P.i.C creates the multifunctional conscious capsule collection. With just eight pieces combined together, these can create more than 50+ outfits. The vision is to create a contemporary capsule wardrobe that is timeless, space-saving with a limited impact on the environment. This is “thoughtful fashion”; Slow fashion. Even the pieces are named after London areas! P.i.C uses fabrics that are locally sourced, sustainable, and organic or select stock material.
Age of reason
Age of Reason is a UK luxury print label with an emphasis on quality, sustainability, and ethics. Born as a scarf studio, the brand recently began to evolve by adding clothing and homeware. It is designed by Ali Mapletoft, a former London filmmaker. They’re on a mission to change the way the industry approaches high-end fashion and interiors by proving luxury can be ethical, inclusive, and playful.
VIN + OMI
If you are in a mood to try some innovative textiles, VIN + OMI- a leading international Eco-Brand- is the place to go to! Along with all their other sustainable and eco-friendly products, they produce textiles from nettles and cow parsley and flax. VIN + OMI’s distinct style mixes strong prints, bold silhouettes, and wide-ranging textures alongside impactful slogans.
Madia & Matilda
Madia & Matilda is a unique luxury clothing label, specializing in upcycled and sustainable fabrics. Madia & Matilda is based in the beautiful Cotswold’s founded by Shalize Nicholas. Each piece is handcrafted with care, turning old garments and remnants, into new designs, or designing new garments with sustainable fabrics. Madia & Matilda share a passion for beautifully created clothing, which prolongs the longevity of the lifespan of a garment, leading to a less wasteful world.
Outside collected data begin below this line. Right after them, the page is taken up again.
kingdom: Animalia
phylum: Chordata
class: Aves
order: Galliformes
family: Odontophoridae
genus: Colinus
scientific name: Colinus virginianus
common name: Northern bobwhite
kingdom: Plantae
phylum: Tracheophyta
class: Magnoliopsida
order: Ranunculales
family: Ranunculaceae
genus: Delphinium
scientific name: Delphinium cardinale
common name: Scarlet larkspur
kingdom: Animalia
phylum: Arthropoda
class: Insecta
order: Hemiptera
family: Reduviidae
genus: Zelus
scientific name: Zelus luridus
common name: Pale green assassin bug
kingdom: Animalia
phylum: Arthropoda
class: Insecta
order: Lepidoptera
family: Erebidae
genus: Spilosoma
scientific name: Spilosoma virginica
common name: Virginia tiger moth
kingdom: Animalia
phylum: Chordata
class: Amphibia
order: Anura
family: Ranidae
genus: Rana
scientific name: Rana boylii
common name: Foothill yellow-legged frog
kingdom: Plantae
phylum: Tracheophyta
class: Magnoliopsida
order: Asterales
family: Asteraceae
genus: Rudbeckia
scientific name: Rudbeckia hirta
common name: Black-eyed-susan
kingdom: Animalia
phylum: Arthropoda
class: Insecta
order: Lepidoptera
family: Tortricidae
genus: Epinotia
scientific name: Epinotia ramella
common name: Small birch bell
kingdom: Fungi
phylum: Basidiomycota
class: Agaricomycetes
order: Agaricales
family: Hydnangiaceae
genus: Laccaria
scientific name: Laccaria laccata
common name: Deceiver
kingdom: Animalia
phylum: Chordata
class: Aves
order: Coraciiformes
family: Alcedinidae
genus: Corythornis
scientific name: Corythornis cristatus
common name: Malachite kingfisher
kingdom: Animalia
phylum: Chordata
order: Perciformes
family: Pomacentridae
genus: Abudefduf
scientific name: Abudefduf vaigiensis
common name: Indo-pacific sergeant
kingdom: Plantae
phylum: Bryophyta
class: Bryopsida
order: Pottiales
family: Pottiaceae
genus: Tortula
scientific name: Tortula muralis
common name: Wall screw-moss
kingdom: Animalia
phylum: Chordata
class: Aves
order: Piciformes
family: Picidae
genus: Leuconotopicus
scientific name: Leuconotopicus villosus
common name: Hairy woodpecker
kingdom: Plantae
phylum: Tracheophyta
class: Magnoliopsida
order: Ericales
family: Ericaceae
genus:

Henri focuses on expertly tailored, 100% organic cotton, shirts, trousers, and jackets. The majority of the organic cotton used by Henri is certified by Global Organic Textile Standards (GOTS). Fabrics are either hand-woven on traditional Indian wooden looms or machine woven in France. Hand-weaving gives a beautiful texture of the fabric – a human touch – something that can’t be achieved with machines! Also, don’t forget to take part in their shirt-making workshops!
Slow fashion from Bali
Bali is much more than great weather, pristine beaches, local flair, flower power, great cuisine, pampering resorts, lively festivals, and warm hospitality. Yes, Bali is a shoppers paradise for sustainable brands.
You can rejoice in the best shopping experiences at Bali, where you can find stores for beauty and skincare products to unique homewares, antiques, delicately carved jewelry, wooden sculptures, and woven and dyed fabrics. Here are a few sustainable stores where our eco-warriors can go binge shopping!
Threads of Life
Threads of Life is a Fairtrade gallery in Bali that works directly with over 1000 weavers on 12 islands across Indonesia, utilizing culture and conservation to alleviate poverty. They commission heirloom-quality textiles and baskets made with natural dyes and help weavers form independent cooperatives and manage their resources sustainably.
Lulu Yasmine is a fashion label handmade in Bali, focusing on delivering unique products and empowering the local community. They use natural fabric but not so natural dying because they have to deal with what’s available on the market and they do not have the latest eco-technology in Bali. They hope to produce fully sustainable products in the near future but for now, they deliver very high-quality standards products.
Eleven44 produces quality long-lasting minimalist basics for men and women made only from organic cotton or sustainable textiles. They work with the cottage industry in Bali to create slow fashion produced in small batches made by hand, using fair trade. Textile waste is managed by donating to the home industry that makes floor mats and also cleaning rags. They also create stunning statement heirloom jewelry using recycled metals.